## Отрывок текста
..............................

Вечнозеленые деревья

СОСНА И ЕЛЬ

Хвойные деревья передают иное настроение и смысл, чем лиственные: не радость и грусть, не различные эмоциональные порывы, но скорее таинственное молчание, оцепенение, погруженность в себя.

Сосны и ели представляют часть угрюмого, сурового пейзажа, вокруг них царят глушь, су­мрак, тишина. Приведем примеры из “Жениха”, “Воспоминаний в Царском Селе”, “Няне” и пятой главы “Евгения Онегина” Пушкина.

С тропинки сбилась я: в глуши Не слышно было ни души, И сосны лишь да ели Вершинами шумели.

В тени густой

угрюмых сосен…

Одна в глуши лесов сосновых Давно, давно ты ждешь меня.

..............................

(Строки данных)
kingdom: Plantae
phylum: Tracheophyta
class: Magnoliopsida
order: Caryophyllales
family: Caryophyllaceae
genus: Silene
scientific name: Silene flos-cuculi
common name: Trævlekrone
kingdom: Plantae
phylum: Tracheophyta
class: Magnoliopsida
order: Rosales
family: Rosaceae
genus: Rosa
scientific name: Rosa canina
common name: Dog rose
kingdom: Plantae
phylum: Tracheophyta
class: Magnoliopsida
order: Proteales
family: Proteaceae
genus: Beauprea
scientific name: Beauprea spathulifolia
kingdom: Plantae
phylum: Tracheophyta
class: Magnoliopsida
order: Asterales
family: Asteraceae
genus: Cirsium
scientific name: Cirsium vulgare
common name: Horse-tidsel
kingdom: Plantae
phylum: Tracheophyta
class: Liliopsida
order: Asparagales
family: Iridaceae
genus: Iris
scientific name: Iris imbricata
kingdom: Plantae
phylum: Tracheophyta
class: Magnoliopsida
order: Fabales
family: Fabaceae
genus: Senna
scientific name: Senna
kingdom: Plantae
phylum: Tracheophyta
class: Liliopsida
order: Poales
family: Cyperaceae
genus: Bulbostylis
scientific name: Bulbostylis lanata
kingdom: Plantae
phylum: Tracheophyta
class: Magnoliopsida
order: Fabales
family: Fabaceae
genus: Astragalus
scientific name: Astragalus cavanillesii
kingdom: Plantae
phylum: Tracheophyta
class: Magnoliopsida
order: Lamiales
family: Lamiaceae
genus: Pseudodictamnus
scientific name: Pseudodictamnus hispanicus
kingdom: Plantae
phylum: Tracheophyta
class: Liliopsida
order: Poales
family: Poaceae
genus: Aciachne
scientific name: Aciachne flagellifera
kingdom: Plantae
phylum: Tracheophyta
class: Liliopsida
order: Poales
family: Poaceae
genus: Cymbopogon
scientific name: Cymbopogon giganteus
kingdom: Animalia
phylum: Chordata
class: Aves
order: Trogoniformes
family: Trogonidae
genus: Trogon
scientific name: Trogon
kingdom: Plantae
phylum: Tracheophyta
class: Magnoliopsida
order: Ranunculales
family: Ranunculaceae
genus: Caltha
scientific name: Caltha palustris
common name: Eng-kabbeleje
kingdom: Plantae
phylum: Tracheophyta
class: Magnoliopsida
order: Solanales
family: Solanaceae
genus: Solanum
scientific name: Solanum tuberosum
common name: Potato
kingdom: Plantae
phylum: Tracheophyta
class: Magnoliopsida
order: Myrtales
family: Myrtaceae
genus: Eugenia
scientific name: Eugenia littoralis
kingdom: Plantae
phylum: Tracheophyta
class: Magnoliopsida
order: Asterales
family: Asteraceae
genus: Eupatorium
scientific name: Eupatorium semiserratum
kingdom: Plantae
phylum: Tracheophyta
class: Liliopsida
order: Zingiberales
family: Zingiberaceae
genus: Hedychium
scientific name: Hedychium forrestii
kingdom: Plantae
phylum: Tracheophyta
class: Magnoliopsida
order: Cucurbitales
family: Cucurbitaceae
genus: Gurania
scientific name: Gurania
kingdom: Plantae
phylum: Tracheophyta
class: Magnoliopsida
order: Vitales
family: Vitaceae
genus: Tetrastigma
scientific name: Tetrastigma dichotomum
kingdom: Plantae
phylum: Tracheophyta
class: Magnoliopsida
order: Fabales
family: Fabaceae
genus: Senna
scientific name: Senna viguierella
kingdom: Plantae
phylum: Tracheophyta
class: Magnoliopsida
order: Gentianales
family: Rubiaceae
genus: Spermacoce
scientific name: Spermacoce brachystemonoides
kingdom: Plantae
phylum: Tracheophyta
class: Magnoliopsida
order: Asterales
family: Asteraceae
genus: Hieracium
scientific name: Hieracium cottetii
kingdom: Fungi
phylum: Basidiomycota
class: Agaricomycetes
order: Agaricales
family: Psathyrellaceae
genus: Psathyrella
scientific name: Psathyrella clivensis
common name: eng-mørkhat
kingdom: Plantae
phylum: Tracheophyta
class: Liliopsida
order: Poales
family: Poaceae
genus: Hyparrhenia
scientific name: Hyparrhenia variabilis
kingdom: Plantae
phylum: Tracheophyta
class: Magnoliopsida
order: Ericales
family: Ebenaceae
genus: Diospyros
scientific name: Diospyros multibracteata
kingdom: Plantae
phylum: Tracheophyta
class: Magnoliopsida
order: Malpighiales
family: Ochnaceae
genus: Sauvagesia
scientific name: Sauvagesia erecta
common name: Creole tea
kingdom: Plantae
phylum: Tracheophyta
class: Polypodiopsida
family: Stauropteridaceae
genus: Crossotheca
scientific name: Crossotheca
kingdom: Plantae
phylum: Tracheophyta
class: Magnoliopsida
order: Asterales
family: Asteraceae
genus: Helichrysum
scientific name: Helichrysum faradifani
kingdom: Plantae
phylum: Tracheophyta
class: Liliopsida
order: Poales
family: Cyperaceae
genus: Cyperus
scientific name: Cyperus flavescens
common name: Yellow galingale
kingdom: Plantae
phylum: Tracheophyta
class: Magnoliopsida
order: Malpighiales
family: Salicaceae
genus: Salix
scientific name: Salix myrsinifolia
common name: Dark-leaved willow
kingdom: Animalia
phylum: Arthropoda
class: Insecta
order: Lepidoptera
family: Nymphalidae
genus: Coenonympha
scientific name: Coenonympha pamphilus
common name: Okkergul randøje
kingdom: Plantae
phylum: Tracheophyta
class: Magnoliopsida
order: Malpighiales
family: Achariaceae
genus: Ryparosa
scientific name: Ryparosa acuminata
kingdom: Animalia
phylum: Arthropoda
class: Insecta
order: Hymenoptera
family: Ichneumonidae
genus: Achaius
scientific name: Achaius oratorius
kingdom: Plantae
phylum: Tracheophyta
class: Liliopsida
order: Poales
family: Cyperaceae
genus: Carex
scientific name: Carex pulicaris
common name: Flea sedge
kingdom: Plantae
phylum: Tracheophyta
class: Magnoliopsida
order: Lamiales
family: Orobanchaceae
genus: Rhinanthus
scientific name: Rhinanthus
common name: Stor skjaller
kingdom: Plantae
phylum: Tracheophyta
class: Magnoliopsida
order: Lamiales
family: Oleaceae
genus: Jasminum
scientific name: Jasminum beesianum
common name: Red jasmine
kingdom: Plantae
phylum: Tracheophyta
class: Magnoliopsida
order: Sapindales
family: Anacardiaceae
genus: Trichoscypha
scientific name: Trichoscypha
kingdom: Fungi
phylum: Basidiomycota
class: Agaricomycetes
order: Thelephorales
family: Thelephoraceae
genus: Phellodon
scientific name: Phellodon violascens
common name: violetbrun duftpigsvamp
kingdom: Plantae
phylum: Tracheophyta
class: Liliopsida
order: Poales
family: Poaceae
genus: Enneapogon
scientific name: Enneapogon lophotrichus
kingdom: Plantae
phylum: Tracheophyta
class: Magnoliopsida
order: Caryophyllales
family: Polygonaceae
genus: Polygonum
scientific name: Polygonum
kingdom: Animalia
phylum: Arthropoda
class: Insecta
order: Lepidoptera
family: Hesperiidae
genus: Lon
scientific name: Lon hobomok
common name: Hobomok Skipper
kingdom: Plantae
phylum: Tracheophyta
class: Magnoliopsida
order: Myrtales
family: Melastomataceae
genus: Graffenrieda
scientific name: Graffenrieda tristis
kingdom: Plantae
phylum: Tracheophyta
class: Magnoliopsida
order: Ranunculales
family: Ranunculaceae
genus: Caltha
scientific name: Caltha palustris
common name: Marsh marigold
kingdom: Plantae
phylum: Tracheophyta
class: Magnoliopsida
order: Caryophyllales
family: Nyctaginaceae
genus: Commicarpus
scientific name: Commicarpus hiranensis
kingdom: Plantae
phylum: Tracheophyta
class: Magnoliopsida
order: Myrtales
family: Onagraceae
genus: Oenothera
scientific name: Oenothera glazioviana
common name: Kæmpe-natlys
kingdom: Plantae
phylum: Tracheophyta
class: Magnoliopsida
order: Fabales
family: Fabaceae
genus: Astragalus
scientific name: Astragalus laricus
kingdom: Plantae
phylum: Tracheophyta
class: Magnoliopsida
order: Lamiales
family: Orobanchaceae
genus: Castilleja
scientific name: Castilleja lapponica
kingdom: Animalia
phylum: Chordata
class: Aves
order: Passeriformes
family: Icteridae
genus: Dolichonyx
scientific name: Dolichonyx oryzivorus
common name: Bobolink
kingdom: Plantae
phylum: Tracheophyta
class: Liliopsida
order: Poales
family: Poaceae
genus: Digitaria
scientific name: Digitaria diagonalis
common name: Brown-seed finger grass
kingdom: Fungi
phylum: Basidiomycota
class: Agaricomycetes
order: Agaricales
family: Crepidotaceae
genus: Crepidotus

..............................

## Задания
A) Какое настроение, согласно отрывку о соснах и елях, передают хвойные деревья в отличие от лиственных?
B) Подхватите отрывок о соснах и елях у Пушкина и допишите его дальше, начиная сразу после последней строки.

## Ответы
A) Скорее таинственное молчание, оцепенение, погруженность в себя.

B)
Пред ними лес; недвижны сосны В своей нахмуренной красе…

Появление сосен и елей в этих произведениях не случайно – еще у Жуковского “темный” бор, то есть сосновый лес, составляет часть балладного, таинственно-пустынного пейзажа. В “Людмиле”: “…бор заснул, долина спит… // Чу!.. полночный час звучит”; в первой балладе “Громобой” из “Двенадцати спящих дев”: “Из темной бора глубины // Выходит привиденье…”; во второй балладе “Вадим”: “Безмолвен, дик, необозрим, // По камням бор дремучий…”;

“Он смотрит – все уныло; // Как трупы, сосны под травой // Обрушенные тлеют…”. Бор являет собой некую угрюмую тайну, полон загадочных звуков, глухих троп. У Бунина в стихотворении “Псковский бор”:

Вдали темно и чащи строги. Под красной мачтой, под сосной Стою и медлю – на пороге В мир позабытый, но родной. Достойны ль мы своих наследий?

Мне будет слишком жутко там, Где тропы рысей и медведей Уводят к сказочным тропам.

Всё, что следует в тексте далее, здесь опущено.